Adrien Darcy ferma les yeux. Son exaspération devant de tels propos était si forte qu’elle crispait ses traits en un masque douloureux. Il en avait plus qu’assez de s’entendre dire à longueur de journée qu’il était un rescapé de la vie qui devait en conséquence s’estimer heureux. Toutes ces considérations sur sa prétendue « chance » lui devenaient de plus en plus insupportables.
La chance, il n’en avait guère eu, justement ! Sportif de haut niveau, il avait subi trois mois auparavant un grave accident de vélo lors d’un choc frontal avec une voiture venant en sens inverse dans un virage. Le bilan était lourd : fracture de l’humérus au-dessus du coude avec section du biceps, traumatisme crânien, plusieurs vertèbres cassées. Vu la violence du choc, il aurait pu effectivement s’en sortir moins bien. S’il se servait encore de son bras droit avec difficulté, il pouvait aujourd’hui marcher à nouveau sans trop de problèmes. Selon les médecins, il récupérait même « vite et bien ». Depuis deux jours, ils avaient décidé d’arrêter une grande partie des antidouleurs qui lui brouillaient complètement le cerveau.
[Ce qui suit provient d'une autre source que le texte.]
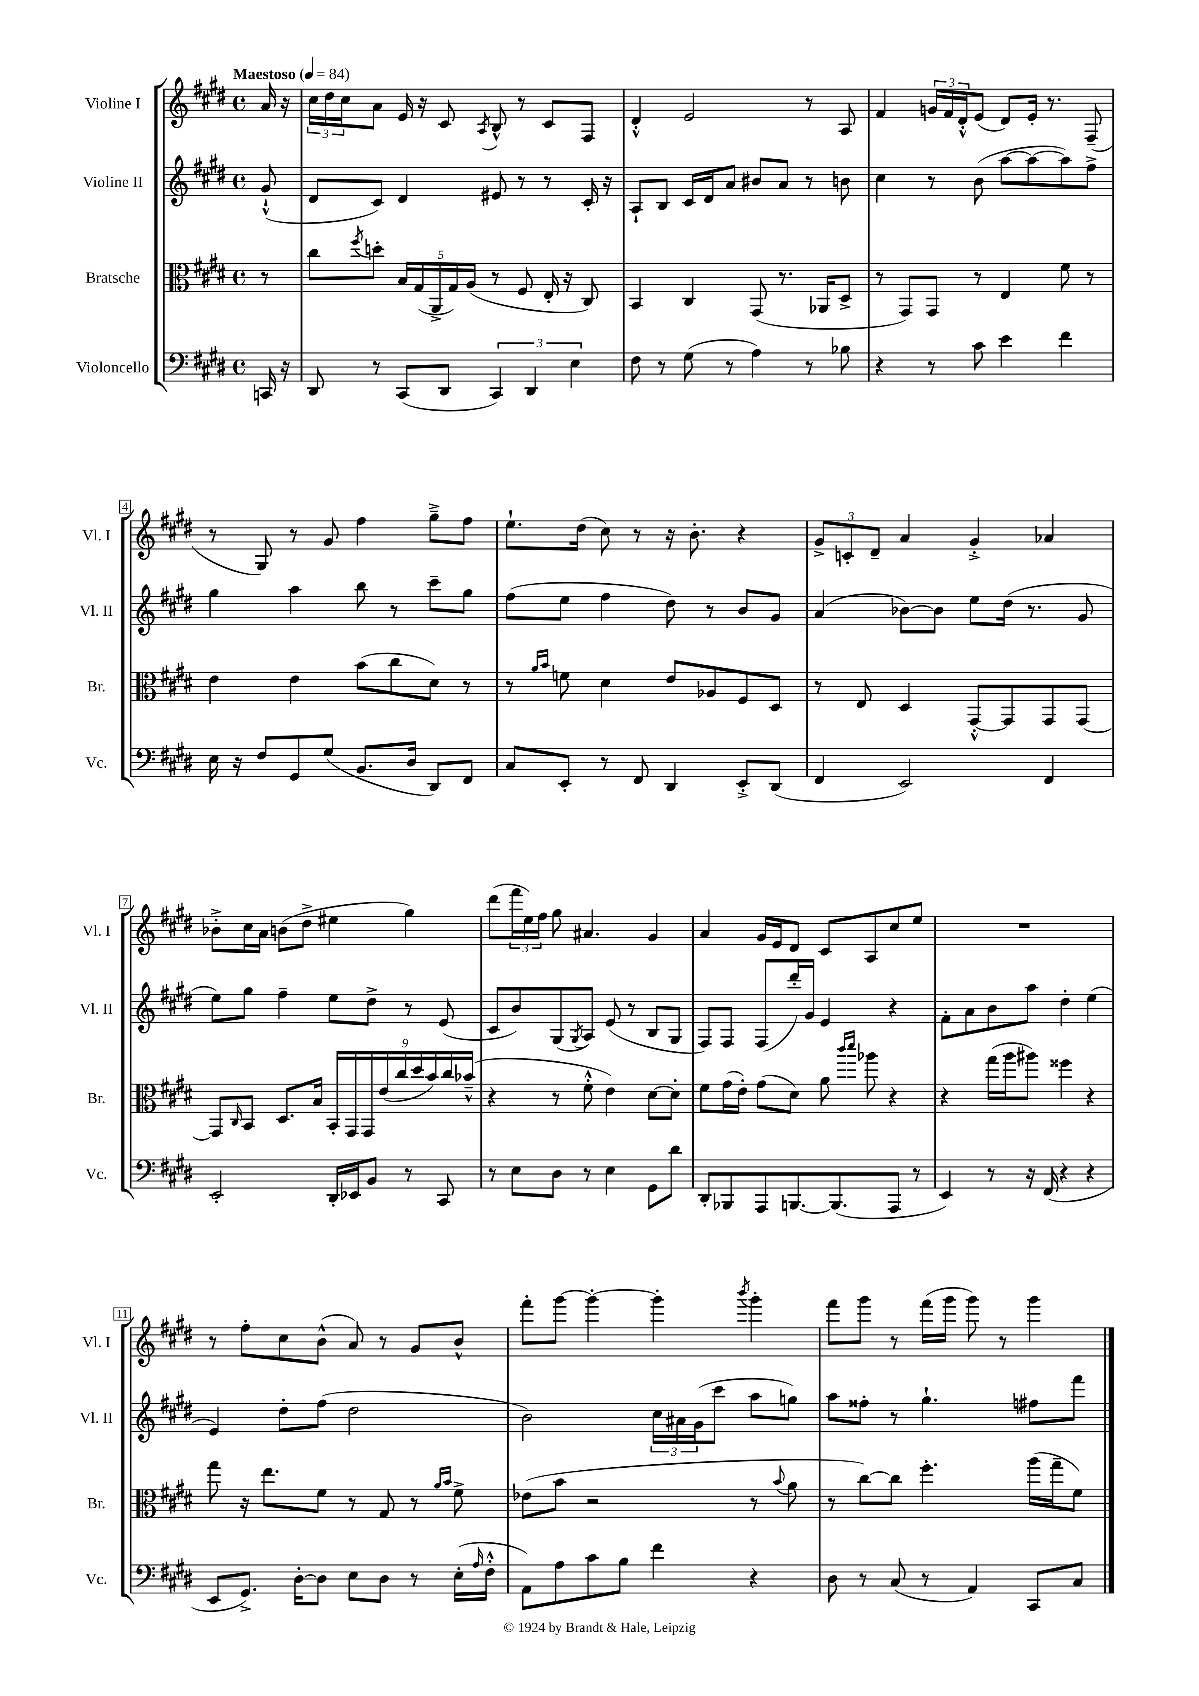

**kern	**kern	**kern	**kern
*part4	*part3	*part2	*part1
*staff4	*staff3	*staff2	*staff1
*I"Violoncello	*I"Bratsche	*I"Violine II	*I"Violine I
*I'Vc.	*I'Br.	*I'Vl. II	*I'Vl. I
*clefF4	*clefC3	*clefG2	*clefG2
*k[f#c#g#d#]	*k[f#c#g#d#]	*k[f#c#g#d#]	*k[f#c#g#d#]
*M4/4	*M4/4	*M4/4	*M4/4
*met(c)	*met(c)	*met(c)	*met(c)
*MM84	*MM84	*MM84	*MM84
=	=	=	=
!	!	!	!LO:TX:a:B:t=Maestoso
16CCn/	8r	(8g#`^^/	16a/
16r	.	.	16r
=1	=1	=1	=1
8DD#/	8cc#\L	8d#/L	24cc#\LL
.	.	.	24dd#\
.	.	.	24cc#\J
.	8qff#/	.	.
8r	8ddn'\J	8c#/J)	8a\J
(8CC#/L	20B/LL	4d#/	16e/
.	(20G#/	.	.
.	.	.	16r
.	20AA^/	.	.
8DD#/J	.	.	8c#/
.	20G#/)	.	.
.	(20A/JJ	.	.
.	.	.	8qA/
6CC#/)	8r	8e#X/	8B^^/
.	8F#/	8r	8r
6DD#/	.	.	.
.	16E'/	8r	8c#/L
.	16r	.	.
6E\	.	.	.
.	8C#/)	16c#'/	8F#/J
.	.	16r	.
=2	=2	=2	=2
8F#\	4BB/	8A`/L	4d#'^^/
8r	.	8B/J	.
(8G#\	4C#/	16c#/LL	2e/
.	.	16d#/J	.
8r	.	8a/J	.
4A\)	(8GG#/	8b#X/L	.
.	8.r	8a/J	.
8r	.	8r	8r
.	16AA-X/KL	.	.
8B-X\	8D#^/J	8bn\	8A/
=3	=3	=3	=3
4r	8r	4cc#\	4f#/
.	8GG#/L)	.	.
8r	8GG#/J	8r	24gn/LL
.	.	.	24f#/
.	.	.	24d#'^^/J
8c#\	8r	(8b\	(8e/J
4e\	4E/	[8aa\L	8d#/L)
.	.	8aa\_	16e'/Jk
.	.	.	8.r
4f#\	8f#\	8aa\])	.
.	8r	8ff#^\J	(8F#~/
!!LO:LB:g=z
=4	=4	=4	=4
16E\	4e\	4gg#\	8r
16r	.	.	.
8F#/L	.	.	8G#/)
8GG#/	4e\	4aa\	8r
(8G#/J	.	.	8g#/
8.BB/L	(8b\L	8bb\	4ff#\
.	8cc#\	8r	.
16D#/Jk	.	.	.
8DD#/L)	8d#\J)	8ccc#~\L	8gg#~^\L
8FF#/J	8r	8gg#\J	8ff#\J
=5	=5	=5	=5
8C#/L	8r	(8ff#\L	8.ee`\L
.	16qqa/LL	.	.
.	16qqb/JJ	.	.
8EE'/J	8fn\	8ee\J	.
.	.	.	(16dd#\Jk
8r	4d#\	4ff#\	8cc#\)
8FF#/	.	.	8r
4DD#/	8e/L	8dd#\)	16r
.	.	.	8.b'\
.	8A-X/	8r	.
8EE'^/L	8F#/	8b/L	4r
(8DD#/J	8D#/J	8g#/J	.
=6	=6	=6	=6
4FF#/	8r	(4a/	12g#^/L
.	.	.	12cn'/
.	8E/	.	.
.	.	.	12d#~/J
2EE/)	4D#/	[8b-X\L)	4a/
.	.	8b-\J]	.
.	[8GG#'^^/L	8ee\L	4g#'^/
.	8GG#/]	(16dd#\Jk	.
.	.	8.r	.
4FF#/	8GG#/	.	4a-X/
.	[8GG#/J	8g#/	.
!!LO:LB:g=z
=7	=7	=7	=7
2EE'/	8GG#/L]	8ee\L)	8b-X'^\L
.	16qqC#/	.	.
.	8BB/J	8gg#\J	16cc#\L
.	.	.	16a\JJ
.	8.D#/L	4ff#~\	(8bn\L
.	.	.	8dd#^\J
.	16B/Jk	.	.
16DD#'/LL	18BB'/LL	8ee\L	4ee#X\
.	18GG#/	.	.
16EE-X/J	.	.	.
.	18GG#/	.	.
8BB/J	.	8dd#^\J	.
.	(18e/	.	.
.	18cc#/	.	.
8r	.	8r	4gg#\)
.	18dd#/	.	.
.	18b/)	.	.
8CC#/	.	(8e/	.
.	18cc#/	.	.
.	(18b-X~^^/JJ	.	.
=8	=8	=8	=8
8r	4r	8c#/L	(8ddd#\L
8E\L	.	8b/)	24fff#\L
.	.	.	24ee\)
.	.	.	24ff#\JJ
8D#\J	8r	(8G#/	8gg#\
.	.	8qG#/	.
8r	8f#'^^\	8A/J)	4.a#X/
4E\	4e\)	(8e/	.
.	.	8r	.
8GG#\L	[8d#\L	8B/L	4g#/
8d#\J	8d#'\J]	8G#/J	.
=9	=9	=9	=9
8DD#'/L	8f#\L	8F#/L)	4a/
8BBB-X/	(16g#\L	8F#/J	.
.	16e'\JJ)	.	.
8AAA/	(8g#\L	(8F#/L	16g#/LL
.	.	.	16e/J
[8.BBBn/	8d#\J)	16ddd#'/L)	8d#/J
.	.	16g#/JJ	.
.	8a\	4e/	8c#/L
(8.BBB/]	.	.	.
.	16qqccc#/LL	.	.
.	16qqddd#/JJ	.	.
.	8aa-X\	.	8A/
8AAA/J	4r	4r	8cc#/
8r	.	.	8ee/J
=10	=10	=10	=10
4EE/)	4r	8f#'\L	1r
.	.	8a\	.
8r	(16gg#\LL	8b\	.
.	16aa\J	.	.
16r	8aa#X\J)	8aa\J	.
(16FF#/	.	.	.
4r	4ff##X\	4dd#'\	.
4r	4r	(4ee\	.
!!LO:LB:g=z
=11	=11	=11	=11
8EE/L	8gg#\	4e/)	8r
8.GG#^/J)	16r	.	8ff#'\L
.	8.ee\L	.	.
.	.	8dd#'\L	8cc#\
[16D#'\KL	.	.	.
8D#\J]	8f#\J	(8ff#\J	(8b^^\J
8E\L	8r	2dd#\	8a/)
8D#\J	8G#/	.	8r
8r	8r	.	8g#/L
.	16qqa/LL	.	.
.	16qqb/JJ	.	.
(16E'\LL	8f#^\	.	8b^^/J
16qqA/	.	.	.
16F#'^^\JJ	.	.	.
=12	=12	=12	=12
8AA\L)	(8e-X\L	2b\)	8fff#'\L
8A\	8b\J	.	[8ggg#\J
8c#\	2r	.	4ggg#'\_
8B\J	.	.	.
4f#\	.	24cc#\LL	4ggg#'\]
.	.	24a#X\	.
.	.	(24g#\J	.
.	.	8ccc#\J	.
.	.	.	8qbbb/
4r	8r	8aa\L	4ggg#'\
.	8qqb/	.	.
.	8a\	8ggn\J)	.
=13	=13	=13	=13
8D#\	8r	8aa\L	8fff#\L
8r	[8cc#\L)	8ff##X'\J	8ggg#\J
(8C#/	8cc#\J]	8r	8r
8r	4.ff#'\	4.gg#`\	(16fff#\LL
.	.	.	16ggg#\JJ
4AA/)	.	.	8ggg#\)
.	.	.	8r
8CC#/L	(16aa\LL	8ff#X\L	4ggg#\
.	16gg#~\J	.	.
8C#/J	8f#\J)	8fff#\J	.
==	==	==	==
*-	*-	*-	*-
Adrien savait pertinemment qu’un accident pareil aurait pu l’immobiliser trois mois de plus à l’hôpital. Malheureusement, la nature humaine est faite de telle façon qu’on se désole de ce qui nous arrive plutôt que de songer à ce qui aurait pu nous arriver. Tout ne se passait donc pas aussi bien dans sa tête que les autres semblaient le croire.
Depuis son adolescence, le vélo était sa passion. Il pratiquait aujourd’hui cette discipline à très haut niveau, ne pouvait se résoudre du jour au lendemain à une inactivité totale.
« Interdiction de pratiquer la moindre activité physique et encore moins de remonter sur votre bécane pendant au minimum trois mois. »
Là-dessus, les avis des médecins s’accordaient. C’était bien là, d’ailleurs, le coeur du problème. Le plus optimiste lui avait tout de même concédé : « Une demi-heure de marche par jour, sans forcer, hein ! Couplée au besoin avec un peu d’aquagym. »
Autant dire des prescriptions de vieux, d’invalide, des occupations de salon, du petit bricolage pour lui qui avait la rage au coeur, les jambes en feu et l’envie d’en découdre. Revenu à son domicile depuis quelques jours, il sentait déjà son moral ressembler à celui d’une dinde la veille du réveillon.